I’m afraid I have no great feelings or insights on the death of Michael Jackson. Like most people, I liked his stuff in the 70’s with the Jackson Five, didn’t mind his stuff during the 80’s and lost interest after that when the whole freakshow element took over.
Obviously I gain no delight from the news, and his family, friends and fans have my sympathies, but I’m unmoved, I make no apologies for that. If I knew him personally, or was a fan of his work, then I’m sure I’d be distraught, but I’m not.
The best way of talking about this is what happened in the UK when Diana Spencer was killed. Strange days indeed. The news media whipped itself up into a frenzy of griefsploitation. For a brief moment, we had a glimpse of what it must’ve been like in a Communist or Fascist state when a leader died – the media telling people they should be upset, and with those people who were upset taking offence at those who weren’t displaying sufficient misery.

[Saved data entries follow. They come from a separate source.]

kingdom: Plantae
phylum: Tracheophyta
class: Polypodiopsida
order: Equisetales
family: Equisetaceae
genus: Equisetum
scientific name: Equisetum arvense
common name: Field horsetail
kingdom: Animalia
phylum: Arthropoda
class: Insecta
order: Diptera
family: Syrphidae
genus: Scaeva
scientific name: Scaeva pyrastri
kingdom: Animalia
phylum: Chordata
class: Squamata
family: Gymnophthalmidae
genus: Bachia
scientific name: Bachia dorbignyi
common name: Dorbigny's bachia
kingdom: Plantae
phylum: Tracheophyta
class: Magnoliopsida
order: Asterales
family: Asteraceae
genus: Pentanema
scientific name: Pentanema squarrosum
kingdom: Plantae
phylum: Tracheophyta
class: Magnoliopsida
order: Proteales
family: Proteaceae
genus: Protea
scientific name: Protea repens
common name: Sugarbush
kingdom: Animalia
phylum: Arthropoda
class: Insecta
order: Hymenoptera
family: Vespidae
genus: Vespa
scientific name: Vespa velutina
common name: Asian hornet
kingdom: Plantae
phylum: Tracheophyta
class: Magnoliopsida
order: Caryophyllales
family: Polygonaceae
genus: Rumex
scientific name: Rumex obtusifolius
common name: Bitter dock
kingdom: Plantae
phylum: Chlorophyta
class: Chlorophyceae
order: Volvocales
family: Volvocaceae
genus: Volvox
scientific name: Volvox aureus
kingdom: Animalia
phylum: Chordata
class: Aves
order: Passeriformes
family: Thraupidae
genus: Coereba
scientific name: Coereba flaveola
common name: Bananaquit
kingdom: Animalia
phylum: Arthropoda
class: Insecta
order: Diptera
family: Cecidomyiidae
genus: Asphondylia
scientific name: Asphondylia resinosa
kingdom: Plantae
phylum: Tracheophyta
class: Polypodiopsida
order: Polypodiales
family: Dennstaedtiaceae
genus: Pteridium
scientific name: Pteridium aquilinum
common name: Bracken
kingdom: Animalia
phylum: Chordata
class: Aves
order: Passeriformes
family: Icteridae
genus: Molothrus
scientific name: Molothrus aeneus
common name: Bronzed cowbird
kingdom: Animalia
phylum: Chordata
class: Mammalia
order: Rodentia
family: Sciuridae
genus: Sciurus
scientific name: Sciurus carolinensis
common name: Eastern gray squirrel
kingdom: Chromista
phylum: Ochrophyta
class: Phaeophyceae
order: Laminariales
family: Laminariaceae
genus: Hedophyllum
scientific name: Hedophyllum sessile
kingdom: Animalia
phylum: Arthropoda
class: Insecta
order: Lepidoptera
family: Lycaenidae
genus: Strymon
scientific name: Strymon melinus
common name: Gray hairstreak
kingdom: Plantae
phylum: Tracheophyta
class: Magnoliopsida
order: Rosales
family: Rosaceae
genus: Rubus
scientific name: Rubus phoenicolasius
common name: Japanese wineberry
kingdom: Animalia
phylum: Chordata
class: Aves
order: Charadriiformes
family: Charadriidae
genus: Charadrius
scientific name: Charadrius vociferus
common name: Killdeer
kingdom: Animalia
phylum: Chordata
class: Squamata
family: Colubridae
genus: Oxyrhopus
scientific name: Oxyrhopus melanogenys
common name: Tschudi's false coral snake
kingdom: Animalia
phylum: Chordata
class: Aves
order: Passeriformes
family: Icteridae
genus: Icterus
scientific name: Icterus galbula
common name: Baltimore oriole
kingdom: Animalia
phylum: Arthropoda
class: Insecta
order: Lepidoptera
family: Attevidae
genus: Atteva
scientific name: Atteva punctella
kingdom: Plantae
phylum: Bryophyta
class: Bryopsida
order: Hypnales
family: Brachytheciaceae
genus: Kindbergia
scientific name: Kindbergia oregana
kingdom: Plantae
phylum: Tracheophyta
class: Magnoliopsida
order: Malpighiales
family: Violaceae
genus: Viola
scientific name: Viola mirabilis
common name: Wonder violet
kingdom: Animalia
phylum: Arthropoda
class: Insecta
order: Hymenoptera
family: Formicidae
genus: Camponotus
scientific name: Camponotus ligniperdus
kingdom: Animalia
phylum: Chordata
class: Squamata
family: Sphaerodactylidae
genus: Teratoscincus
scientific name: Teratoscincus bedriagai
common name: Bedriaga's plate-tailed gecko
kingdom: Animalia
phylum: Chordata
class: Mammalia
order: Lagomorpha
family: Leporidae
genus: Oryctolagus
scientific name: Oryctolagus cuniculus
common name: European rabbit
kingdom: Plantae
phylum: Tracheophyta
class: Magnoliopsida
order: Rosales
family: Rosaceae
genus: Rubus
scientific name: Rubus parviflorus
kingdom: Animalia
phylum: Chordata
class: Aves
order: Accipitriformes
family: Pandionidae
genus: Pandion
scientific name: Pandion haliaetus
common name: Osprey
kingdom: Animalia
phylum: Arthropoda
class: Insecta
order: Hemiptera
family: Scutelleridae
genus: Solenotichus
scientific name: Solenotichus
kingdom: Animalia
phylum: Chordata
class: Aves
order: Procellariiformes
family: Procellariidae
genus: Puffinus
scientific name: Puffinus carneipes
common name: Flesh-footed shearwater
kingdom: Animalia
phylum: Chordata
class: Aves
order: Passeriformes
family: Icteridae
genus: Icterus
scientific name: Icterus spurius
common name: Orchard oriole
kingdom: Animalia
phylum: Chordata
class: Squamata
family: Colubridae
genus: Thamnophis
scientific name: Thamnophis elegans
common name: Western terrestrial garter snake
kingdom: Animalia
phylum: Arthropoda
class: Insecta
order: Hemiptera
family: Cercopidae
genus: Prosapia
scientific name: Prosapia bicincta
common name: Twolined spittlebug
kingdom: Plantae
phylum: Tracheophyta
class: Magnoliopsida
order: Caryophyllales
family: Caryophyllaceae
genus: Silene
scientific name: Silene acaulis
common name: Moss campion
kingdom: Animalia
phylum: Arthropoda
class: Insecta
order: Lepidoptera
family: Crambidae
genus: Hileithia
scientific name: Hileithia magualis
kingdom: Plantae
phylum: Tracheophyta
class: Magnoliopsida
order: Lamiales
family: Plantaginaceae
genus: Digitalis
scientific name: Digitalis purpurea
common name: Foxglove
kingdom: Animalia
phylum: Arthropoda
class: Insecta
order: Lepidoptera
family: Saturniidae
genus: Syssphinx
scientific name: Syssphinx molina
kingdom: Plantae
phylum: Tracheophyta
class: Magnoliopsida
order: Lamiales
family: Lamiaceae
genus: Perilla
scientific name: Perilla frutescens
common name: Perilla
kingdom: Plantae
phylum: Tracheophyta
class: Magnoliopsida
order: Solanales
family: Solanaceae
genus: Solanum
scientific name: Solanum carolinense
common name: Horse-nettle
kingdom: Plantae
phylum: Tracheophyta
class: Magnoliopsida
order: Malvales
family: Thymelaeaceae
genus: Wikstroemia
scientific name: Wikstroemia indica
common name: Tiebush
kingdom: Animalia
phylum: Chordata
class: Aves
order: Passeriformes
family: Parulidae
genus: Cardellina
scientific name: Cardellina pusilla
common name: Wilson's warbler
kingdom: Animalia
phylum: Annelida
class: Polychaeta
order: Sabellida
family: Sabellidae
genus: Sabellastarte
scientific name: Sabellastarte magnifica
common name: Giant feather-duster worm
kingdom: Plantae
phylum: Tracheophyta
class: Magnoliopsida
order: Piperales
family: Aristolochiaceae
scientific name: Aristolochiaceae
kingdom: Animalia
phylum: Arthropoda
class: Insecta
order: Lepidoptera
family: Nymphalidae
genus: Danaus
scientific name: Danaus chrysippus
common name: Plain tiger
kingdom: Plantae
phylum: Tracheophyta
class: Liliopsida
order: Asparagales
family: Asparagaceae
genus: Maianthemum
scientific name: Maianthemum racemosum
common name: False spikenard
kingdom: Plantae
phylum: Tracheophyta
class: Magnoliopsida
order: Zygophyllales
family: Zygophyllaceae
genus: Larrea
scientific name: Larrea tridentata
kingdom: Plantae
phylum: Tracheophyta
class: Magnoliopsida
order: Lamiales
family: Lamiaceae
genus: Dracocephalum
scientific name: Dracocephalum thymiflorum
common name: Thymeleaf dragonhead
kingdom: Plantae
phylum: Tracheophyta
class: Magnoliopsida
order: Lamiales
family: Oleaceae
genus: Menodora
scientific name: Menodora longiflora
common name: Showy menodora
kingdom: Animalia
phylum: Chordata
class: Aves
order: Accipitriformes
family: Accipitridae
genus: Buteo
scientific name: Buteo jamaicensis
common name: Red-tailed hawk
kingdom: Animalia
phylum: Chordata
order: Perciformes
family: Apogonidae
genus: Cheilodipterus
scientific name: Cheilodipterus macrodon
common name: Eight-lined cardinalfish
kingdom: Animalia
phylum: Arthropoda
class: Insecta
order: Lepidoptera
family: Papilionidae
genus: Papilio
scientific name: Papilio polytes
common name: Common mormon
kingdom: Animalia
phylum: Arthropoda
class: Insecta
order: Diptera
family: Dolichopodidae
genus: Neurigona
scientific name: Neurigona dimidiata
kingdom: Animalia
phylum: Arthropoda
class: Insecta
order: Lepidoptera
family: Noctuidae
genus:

It’s that sort of you-must-be-distraught-because-the-media-tells-you-to-be element that makes me uncomfortable. It’s even more cynical and unforgivable when it comes to kids which have been neglected, gone missing or died. I can’t help feeling that this is devaluing the currency – rubbernecking and commodifying the real grief of those directly involved, the family and friends, not the people who read about it in the Mirror and felt obliged to leave some flowers, a teddy bear and a mawkish card. I don’t blame people for doing that, not for an instant, it’s the manipulative, prescriptive, emotionally-bludgeoning nature of the press I find distasteful.
And I don’t want to feel responsible for all the journalists camped outside the homes of grieving families. Not in my name.